== Your objective ==
Records follow. Copy every line with "Sprengstoff".

Page-level text extractions:
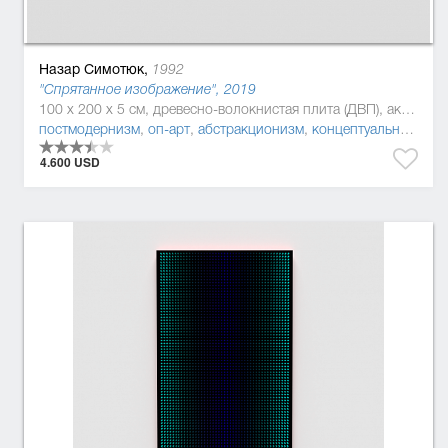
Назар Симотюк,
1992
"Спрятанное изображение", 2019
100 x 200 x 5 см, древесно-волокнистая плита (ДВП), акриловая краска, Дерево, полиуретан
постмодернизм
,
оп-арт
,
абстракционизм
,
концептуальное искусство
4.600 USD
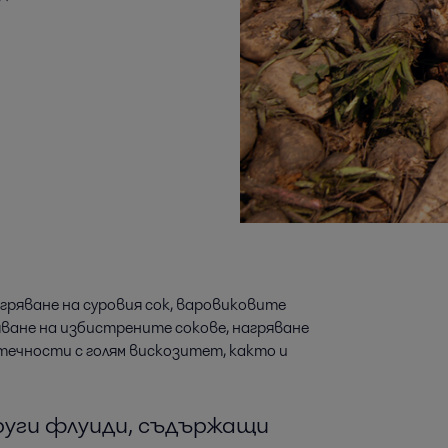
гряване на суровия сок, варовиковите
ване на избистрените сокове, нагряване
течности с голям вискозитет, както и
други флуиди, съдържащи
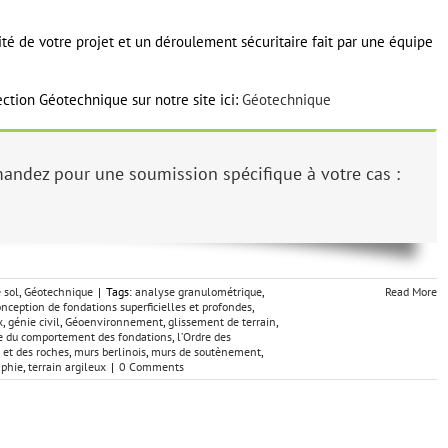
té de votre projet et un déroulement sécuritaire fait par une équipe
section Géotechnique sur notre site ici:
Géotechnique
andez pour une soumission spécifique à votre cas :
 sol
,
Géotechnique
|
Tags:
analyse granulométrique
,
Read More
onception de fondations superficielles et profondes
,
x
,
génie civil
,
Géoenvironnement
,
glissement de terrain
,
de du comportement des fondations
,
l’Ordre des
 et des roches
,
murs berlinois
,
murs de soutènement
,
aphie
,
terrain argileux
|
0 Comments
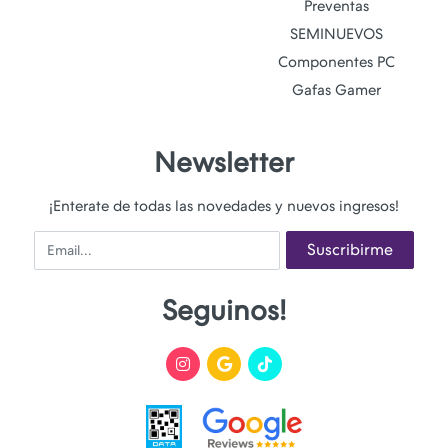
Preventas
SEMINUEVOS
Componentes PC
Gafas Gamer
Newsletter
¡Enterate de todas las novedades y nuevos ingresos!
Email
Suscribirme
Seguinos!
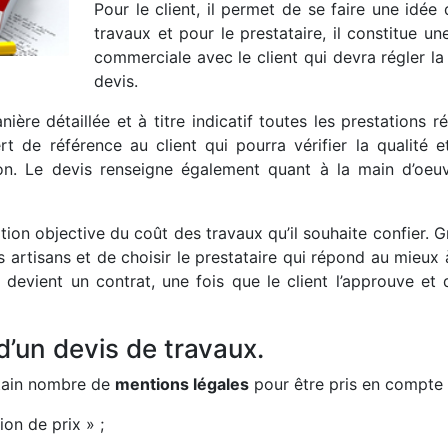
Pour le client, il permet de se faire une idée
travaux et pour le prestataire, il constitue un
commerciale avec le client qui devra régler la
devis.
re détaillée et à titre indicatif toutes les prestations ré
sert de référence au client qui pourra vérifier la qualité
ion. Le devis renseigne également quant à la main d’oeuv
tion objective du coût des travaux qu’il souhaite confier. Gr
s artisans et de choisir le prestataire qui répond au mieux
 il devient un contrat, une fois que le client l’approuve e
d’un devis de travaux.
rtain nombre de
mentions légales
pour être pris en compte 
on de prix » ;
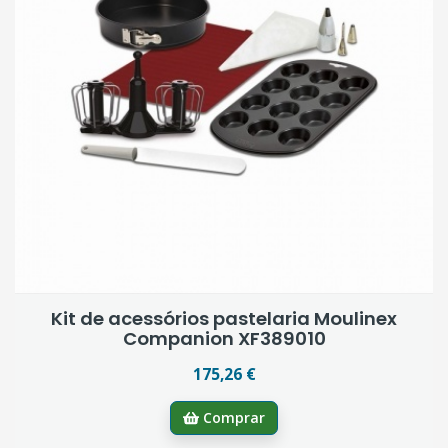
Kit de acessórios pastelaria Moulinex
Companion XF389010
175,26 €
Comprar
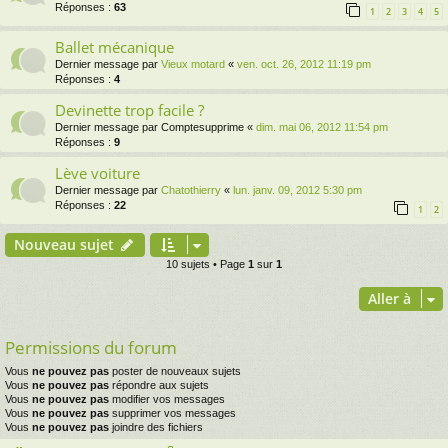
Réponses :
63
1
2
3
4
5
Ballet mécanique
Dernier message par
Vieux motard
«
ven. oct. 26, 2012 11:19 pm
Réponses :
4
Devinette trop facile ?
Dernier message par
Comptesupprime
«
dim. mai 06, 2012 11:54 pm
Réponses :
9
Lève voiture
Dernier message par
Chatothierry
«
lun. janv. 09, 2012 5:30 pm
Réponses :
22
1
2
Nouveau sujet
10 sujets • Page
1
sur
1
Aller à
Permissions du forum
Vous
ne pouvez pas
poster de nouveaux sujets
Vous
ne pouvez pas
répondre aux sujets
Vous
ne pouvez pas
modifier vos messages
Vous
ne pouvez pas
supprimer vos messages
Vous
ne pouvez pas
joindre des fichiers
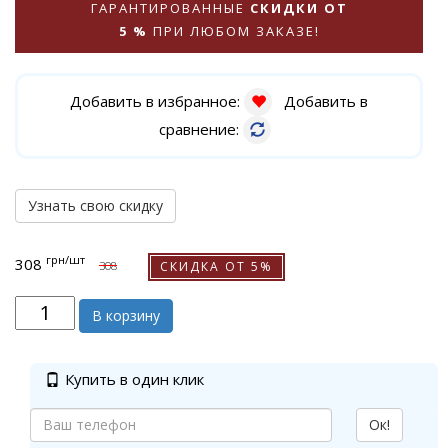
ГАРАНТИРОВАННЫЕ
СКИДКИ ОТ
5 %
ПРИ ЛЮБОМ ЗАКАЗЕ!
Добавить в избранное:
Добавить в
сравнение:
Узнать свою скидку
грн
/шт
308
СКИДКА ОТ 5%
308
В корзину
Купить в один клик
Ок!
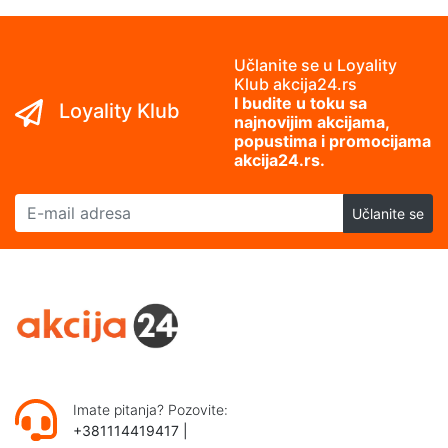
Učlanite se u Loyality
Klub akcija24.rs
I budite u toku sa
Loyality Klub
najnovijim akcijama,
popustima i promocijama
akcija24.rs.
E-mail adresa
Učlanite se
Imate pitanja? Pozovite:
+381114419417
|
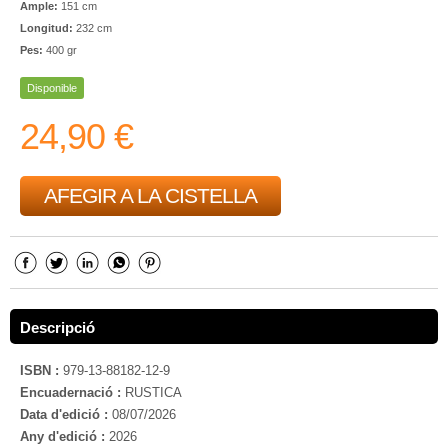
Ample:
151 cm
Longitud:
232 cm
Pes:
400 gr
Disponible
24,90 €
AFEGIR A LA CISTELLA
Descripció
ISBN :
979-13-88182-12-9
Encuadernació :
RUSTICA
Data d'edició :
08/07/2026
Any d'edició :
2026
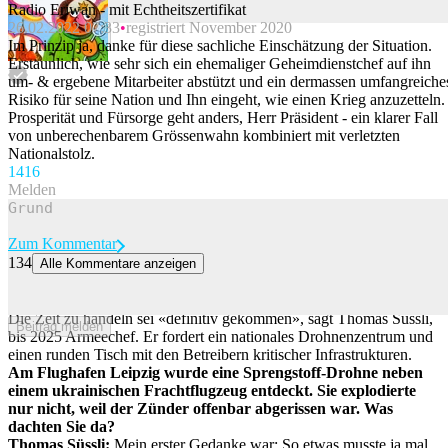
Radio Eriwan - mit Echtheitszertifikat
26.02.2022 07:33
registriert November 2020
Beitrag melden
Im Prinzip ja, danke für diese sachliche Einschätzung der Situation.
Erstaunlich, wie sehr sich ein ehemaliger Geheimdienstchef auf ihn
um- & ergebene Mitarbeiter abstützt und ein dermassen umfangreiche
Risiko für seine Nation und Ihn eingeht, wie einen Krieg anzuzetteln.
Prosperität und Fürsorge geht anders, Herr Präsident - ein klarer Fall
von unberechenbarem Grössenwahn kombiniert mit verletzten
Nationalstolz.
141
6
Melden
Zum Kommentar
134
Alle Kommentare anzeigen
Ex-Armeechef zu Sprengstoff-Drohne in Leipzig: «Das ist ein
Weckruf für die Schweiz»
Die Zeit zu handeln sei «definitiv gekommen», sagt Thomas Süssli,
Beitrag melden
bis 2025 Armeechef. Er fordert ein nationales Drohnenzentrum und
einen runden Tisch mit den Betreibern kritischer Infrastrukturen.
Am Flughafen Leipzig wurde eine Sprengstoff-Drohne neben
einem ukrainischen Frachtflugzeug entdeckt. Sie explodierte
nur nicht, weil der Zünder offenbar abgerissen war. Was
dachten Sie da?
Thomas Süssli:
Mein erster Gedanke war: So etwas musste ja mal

== Reply to the task ==
Ex-Armeechef zu Sprengstoff-Drohne in Leipzig: «Das ist ein
Am Flughafen Leipzig wurde eine Sprengstoff-Drohne neben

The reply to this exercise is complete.